“If we make an effort today, we might be able to save August.”
It strikes me, watching Jaws on a blazing hot Valley afternoon in the summer of 2021, that if they had simply closed the beaches of Amity Island and told nearby towns to do the same thing, the shark would have gone back to eating porpoises or dolphins or whatever. It wouldn’t have been a very interesting movie, but the body count would have been much lower.
I watched Jaws for the first time this week for today’s episode of You Love to See It. It’s a movie we all know even if we’ve never seen it— we know the iconic John Williams theme, we know the famous lines, we know that it’s about hunting a big scary shark that eats people.

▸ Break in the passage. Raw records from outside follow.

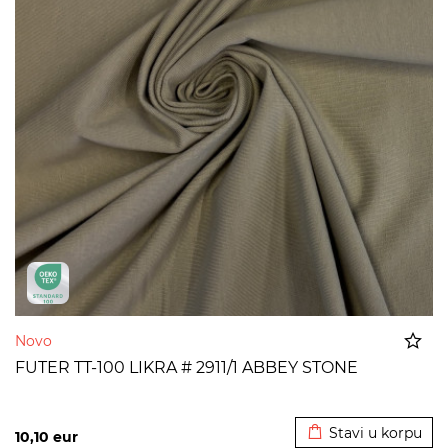
Novo
FUTER TT-100 LIKRA # 2911/1 ABBEY STONE
Dodato u korpu
Stavi u korpu
10,10
eur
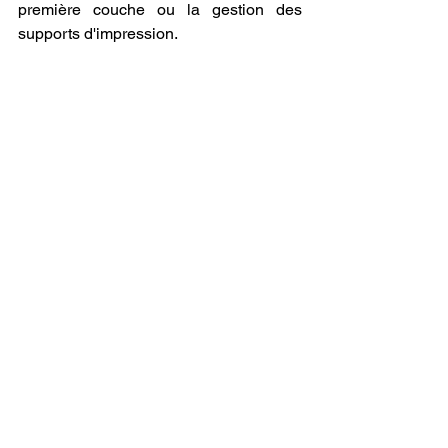
première couche ou la gestion des 
supports d'impression.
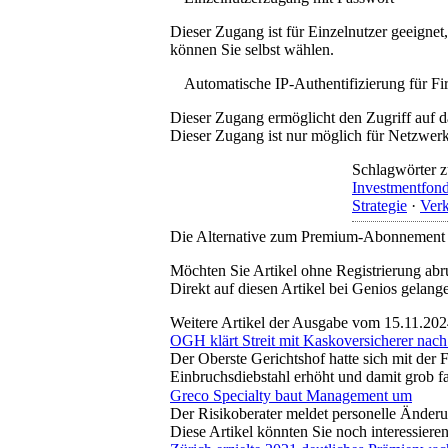
Dieser Zugang ist für Einzelnutzer geeigne
können Sie selbst wählen.
Automatische IP-Authentifizierung für F
Dieser Zugang ermöglicht den Zugriff auf d
Dieser Zugang ist nur möglich für Netzwerke
Schlagwörter z
Investmentfon
Strategie
·
Ver
Die Alternative zum Premium-Abonnement
Möchten Sie Artikel ohne Registrierung abr
Direkt auf diesen Artikel bei Genios gelang
Weitere Artikel der Ausgabe vom 15.11.20
OGH klärt Streit mit Kaskoversicherer nac
Der Oberste Gerichtshof hatte sich mit der 
Einbruchsdiebstahl erhöht und damit grob fa
Greco Specialty baut Management um
Der Risikoberater meldet personelle Änderu
Diese Artikel könnten Sie noch interessiere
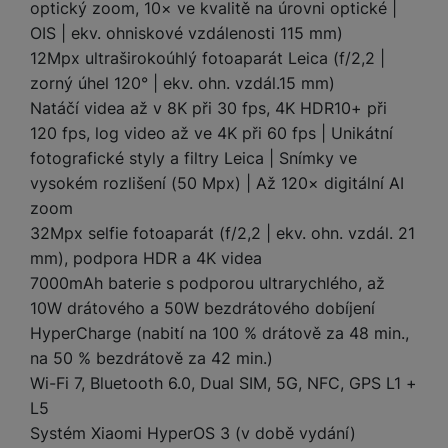
a
optický zoom, 10× ve kvalitě na úrovni optické |
m
v
e
P
bi
a
B
OIS | ekv. ohniskové vzdálenosti 115 mm)
e
e
ř
ln
M
b
e
č
s
12Mpx ultraširokoúhlý fotoaparát Leica (f/2,2 |
í
í
y
a
z
k
ni
zorný úhel 120° | ekv. ohn. vzdál.15 mm)
s
t
ši
t
d
y
c
l
el
Natáčí videa až v 8K při 30 fps, 4K HDR10+ při
a
o
r
e
u
e
120 fps, log video až ve 4K při 60 fps | Unikátní
p
h
á
k
š
f
fotografické styly a filtry Leica | Snímky ve
o
y
t
t
e
o
dl
o
vysokém rozlišení (50 Mpx) | Až 120× digitální AI
a
n
n
S
o
v
zoom
bl
s
y
l
ž
é
e
32Mpx selfie fotoaparát (f/2,2 | ekv. ohn. vzdál. 21
t
u
k
n
t
P
mm), podpora HDR a 4K videa
v
n
y
a
ů
ří
í
7000mAh baterie s podporou ultrarychlého, až
e
p
b
m
s
p
č
10W drátového a 50W bezdrátového dobíjení
o
íj
l
r
n
HyperCharge (nabití na 100 % drátově za 48 min.,
S
d
e
u
o
í
I
m
č
na 50 % bezdrátově za 42 min.)
š
A
c
M
y
k
Wi-Fi 7, Bluetooth 6.0, Dual SIM, 5G, NFC, GPS L1 +
e
p
l
k
š
y
L5
n
p
o
a
s
Systém Xiaomi HyperOS 3 (v době vydání)
l
T
n
N
rt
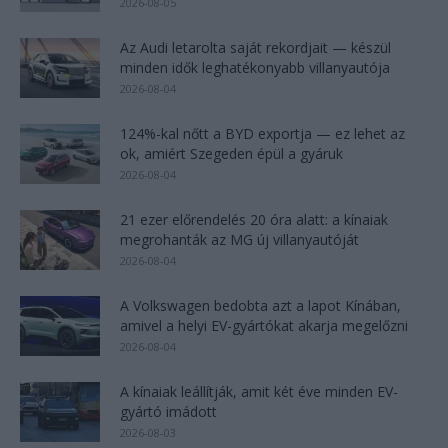
2026-08-05
Az Audi letarolta saját rekordjait — készül
minden idők leghatékonyabb villanyautója
2026-08-04
124%-kal nőtt a BYD exportja — ez lehet az
ok, amiért Szegeden épül a gyáruk
2026-08-04
21 ezer előrendelés 20 óra alatt: a kínaiak
megrohanták az MG új villanyautóját
2026-08-04
A Volkswagen bedobta azt a lapot Kínában,
amivel a helyi EV-gyártókat akarja megelőzni
2026-08-04
A kínaiak leállítják, amit két éve minden EV-
gyártó imádott
2026-08-03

We dove (pun intended) into the movie in the episode, talking about the performances, its ‘dudes rock’-itude, the tonal shifts, and what a good flick it is. But what struck me hardest about Jaws is how true it feels to this moment of American history.
On June 15th, at the same place where my parents once warned me “the shark from Jaws is going to jump out at us, but don’t worry. It’s not a real shark,” California Governor Gavin Newsom quipped with Optimus Prime and the Minions as he announced the end of COVID restrictions for the state of California.
As of yesterday, California’s daily average of COVID cases were up 25% compared to a year ago, even with 50% of the population vaccinated. It’s being recommended that we all start wearing masks indoors, regardless of our vaccination status.
Like the events of Jaws, this could have all been avoided if we had just stayed closed. And just like in Jaws, we didn’t.
It’s true that Jaws is an exciting thriller about hunting a shark, but we’re an hour in before that starts happening. The first half of the movie is about trying to convince a small New England tourist town being terrorized by shark attacks that there is in fact a shark attack problem.
Like another Spielberg’s blockbuster about cold blooded creatures killing people, the real horror of Jaws isn’t the big beasts, it’s the people in charge and their arrogant refusal to admit that anything has gone wrong, even in the face of things very obviously going terribly, terribly wrong. It’s their willingness to believe the first person to tell them that the problem has gone away. The problem itself isn’t nearly as scary as the refusal to address it.
Don’t get me wrong— the shark is scary! The tension is scary! Jaws is thrilling and entertaining to this day. But my lingering feeling of unease is completely unrelated to marine animals. Early in the film, there is a silent question asked by its characters. What’s a heavier cost: potential loss of life or potential loss of revenue from tourism?
The scariest thing about Jaws is that I know how that question gets answered, and that it’s the same answer every time.